_Required action:_ Without including any image, repeat every record exactly.

_Given records:_
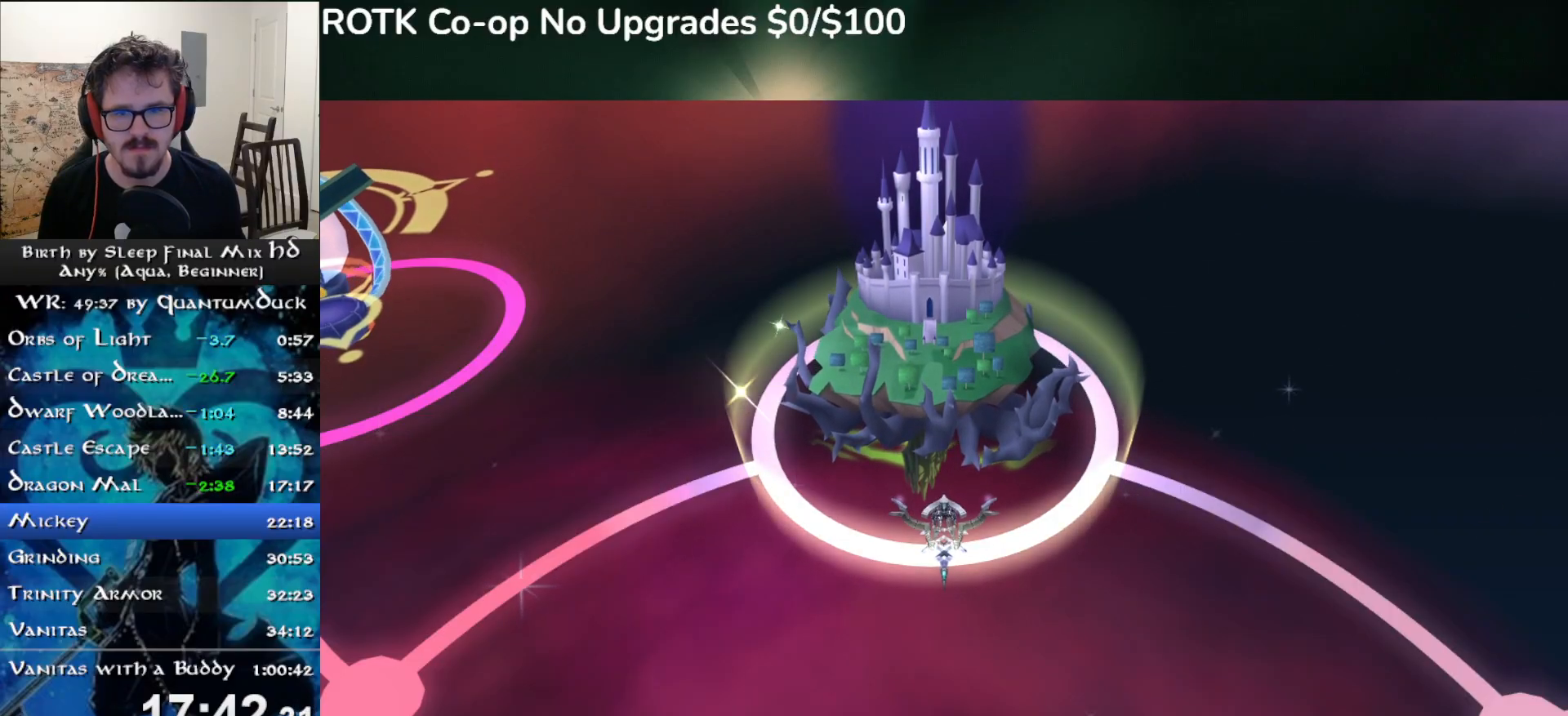
{"buttons": ["CIRCLE"], "left_stick": "down-left", "right_stick": "center", "events": [[100, "left_stick", "down"], [267, "left_stick", "down-left"]]}
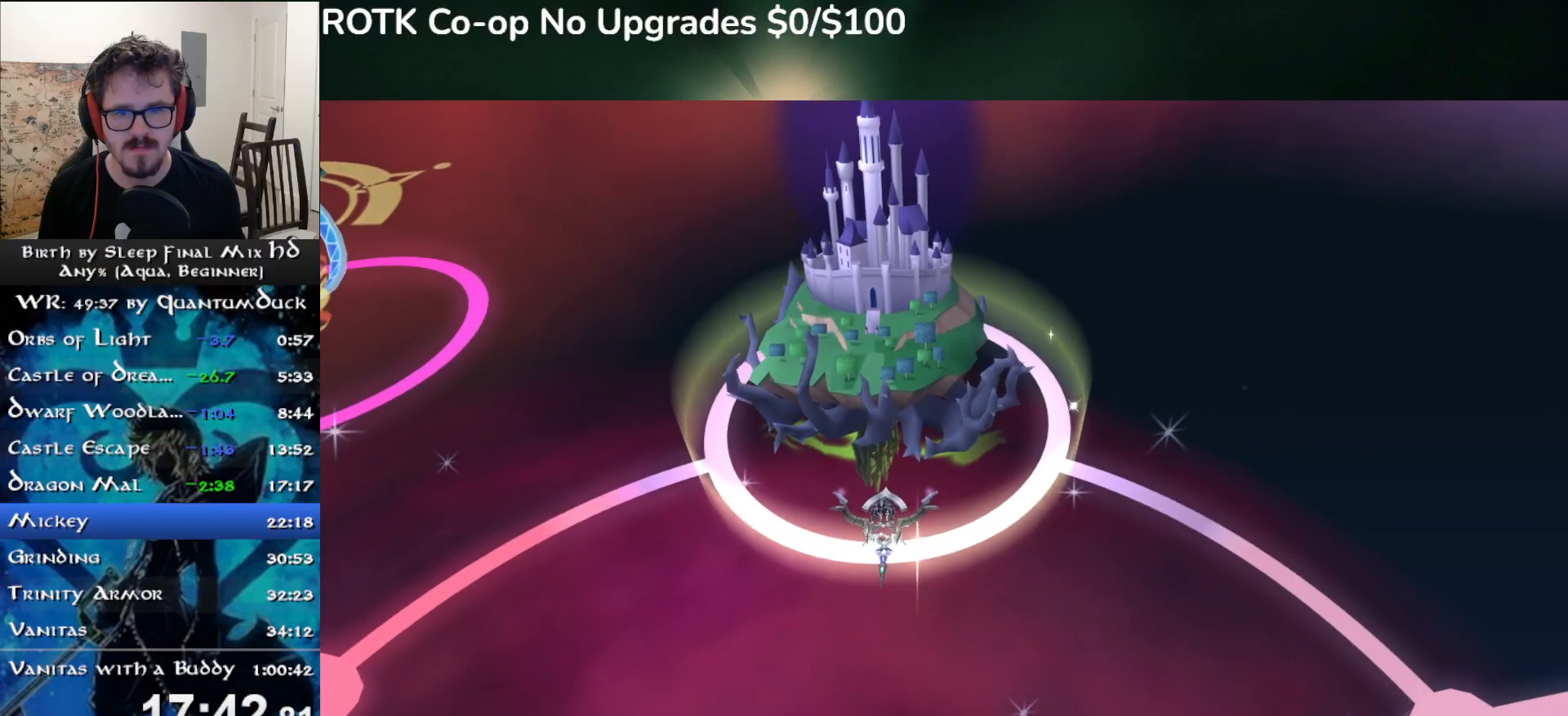
{"buttons": ["CIRCLE"], "left_stick": "center", "right_stick": "center", "events": [[83, "left_stick", "down-right"], [233, "left_stick", "center"]]}
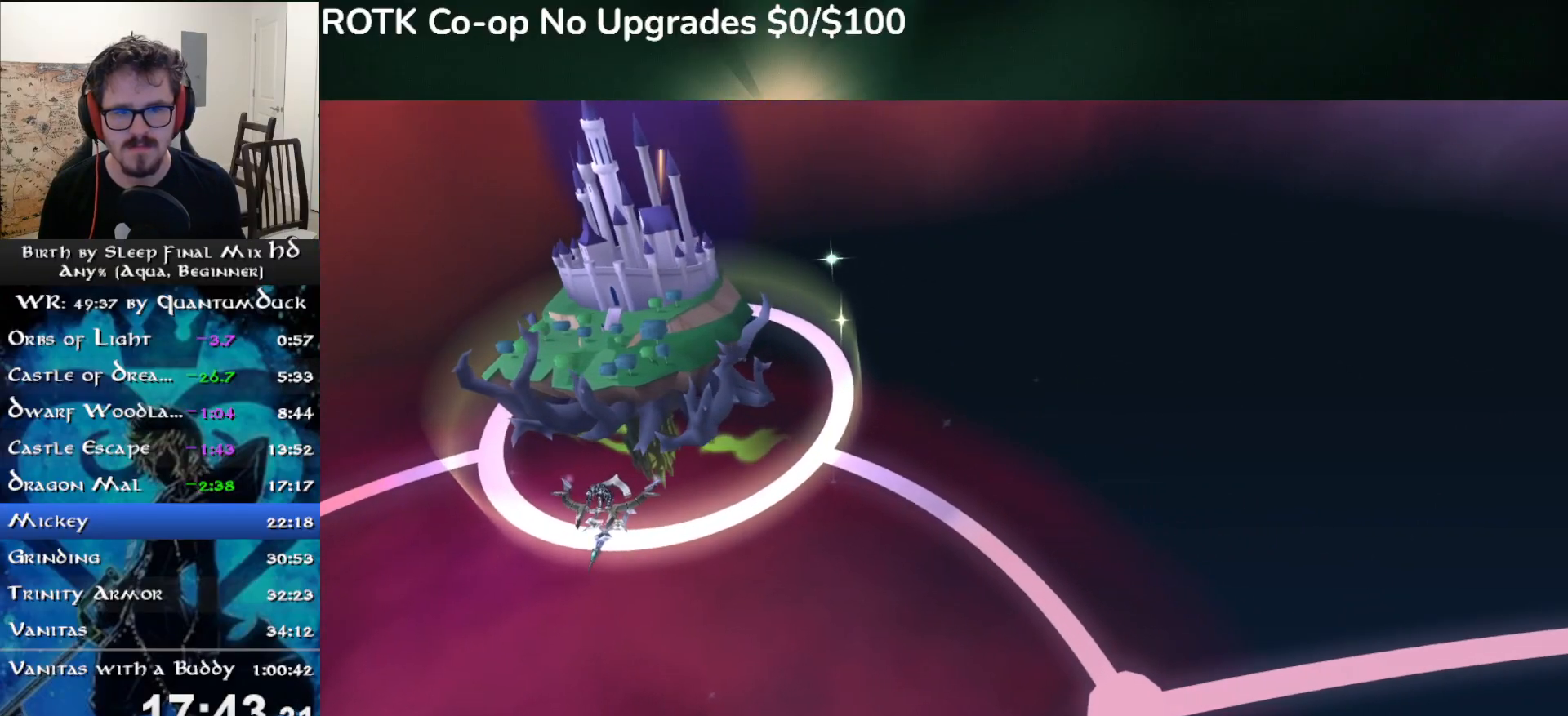
{"buttons": [], "left_stick": "center", "right_stick": "center", "events": [[217, "CIRCLE", "up"]]}
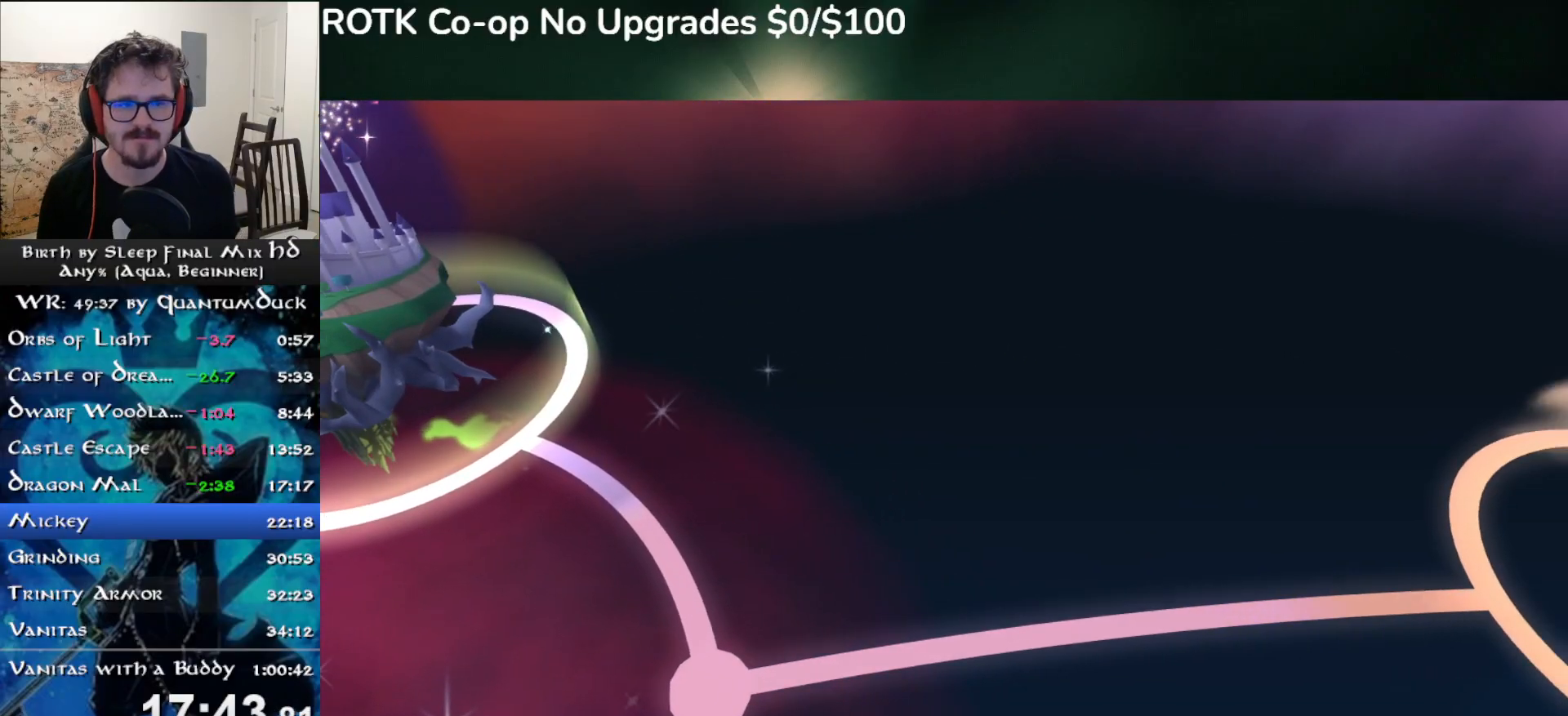
{"buttons": [], "left_stick": "center", "right_stick": "center", "events": []}
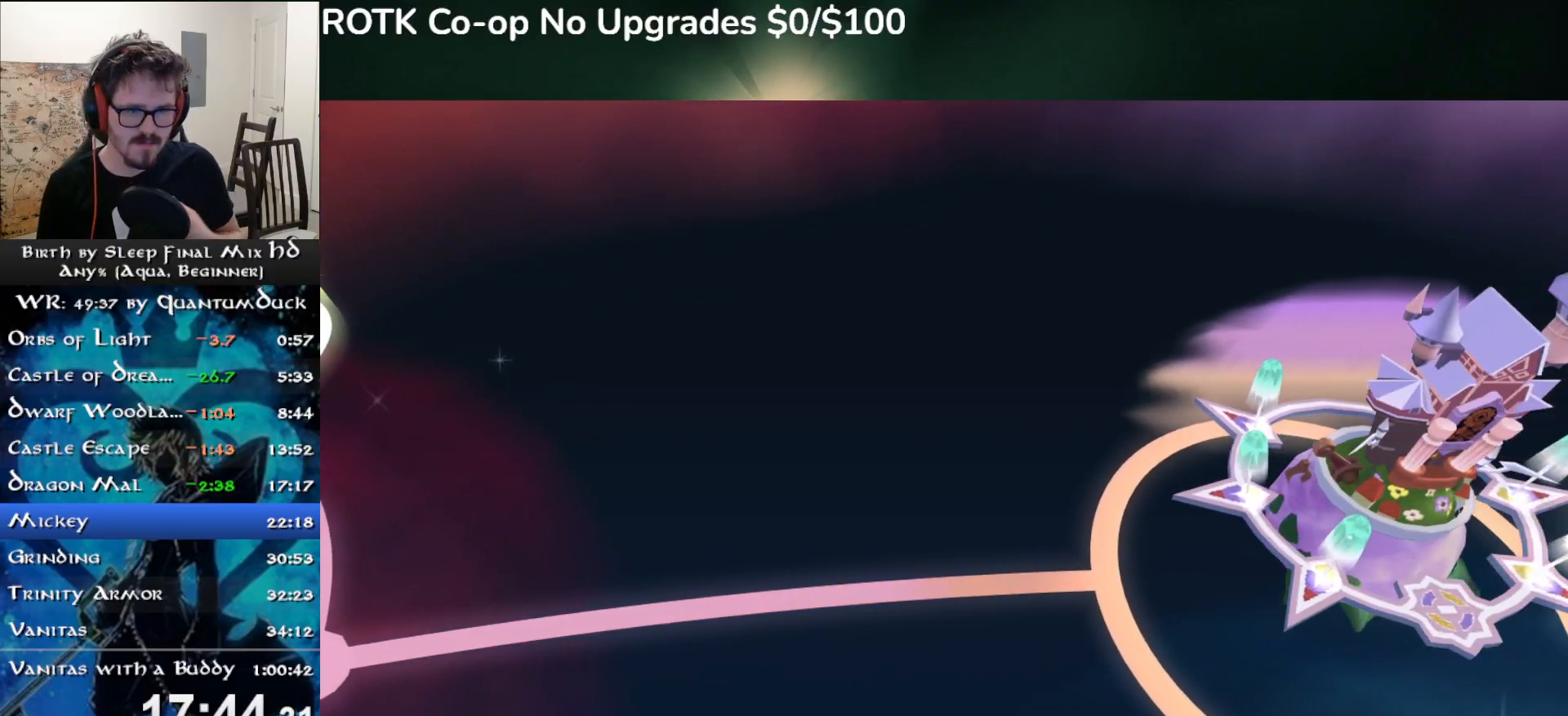
{"buttons": [], "left_stick": "center", "right_stick": "center", "events": []}
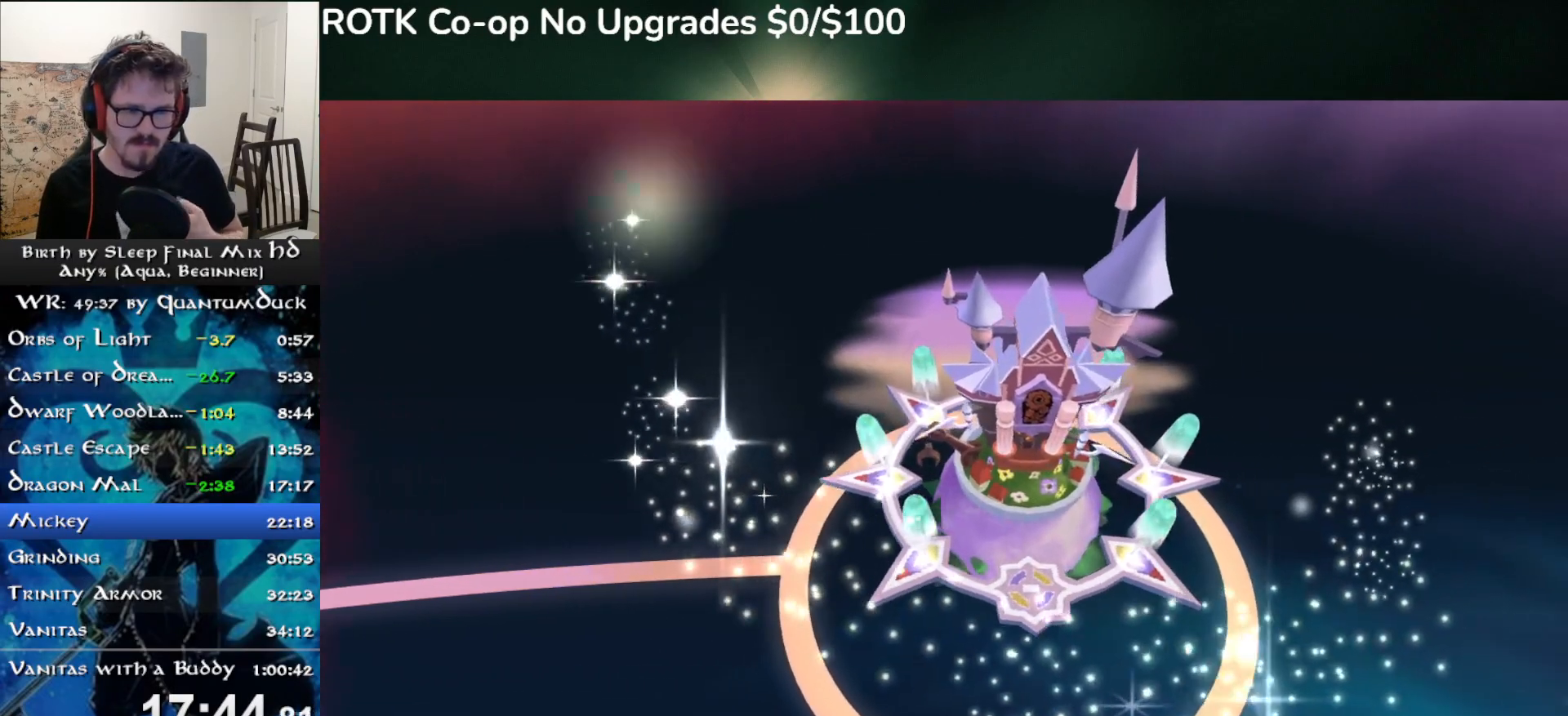
{"buttons": [], "left_stick": "center", "right_stick": "center", "events": []}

_Task answer:_
{"buttons": ["CIRCLE"], "left_stick": "down-left", "right_stick": "center", "events": [[100, "left_stick", "down"], [267, "left_stick", "down-left"]]}
{"buttons": ["CIRCLE"], "left_stick": "center", "right_stick": "center", "events": [[83, "left_stick", "down-right"], [233, "left_stick", "center"]]}
{"buttons": [], "left_stick": "center", "right_stick": "center", "events": [[217, "CIRCLE", "up"]]}
{"buttons": [], "left_stick": "center", "right_stick": "center", "events": []}
{"buttons": [], "left_stick": "center", "right_stick": "center", "events": []}
{"buttons": [], "left_stick": "center", "right_stick": "center", "events": []}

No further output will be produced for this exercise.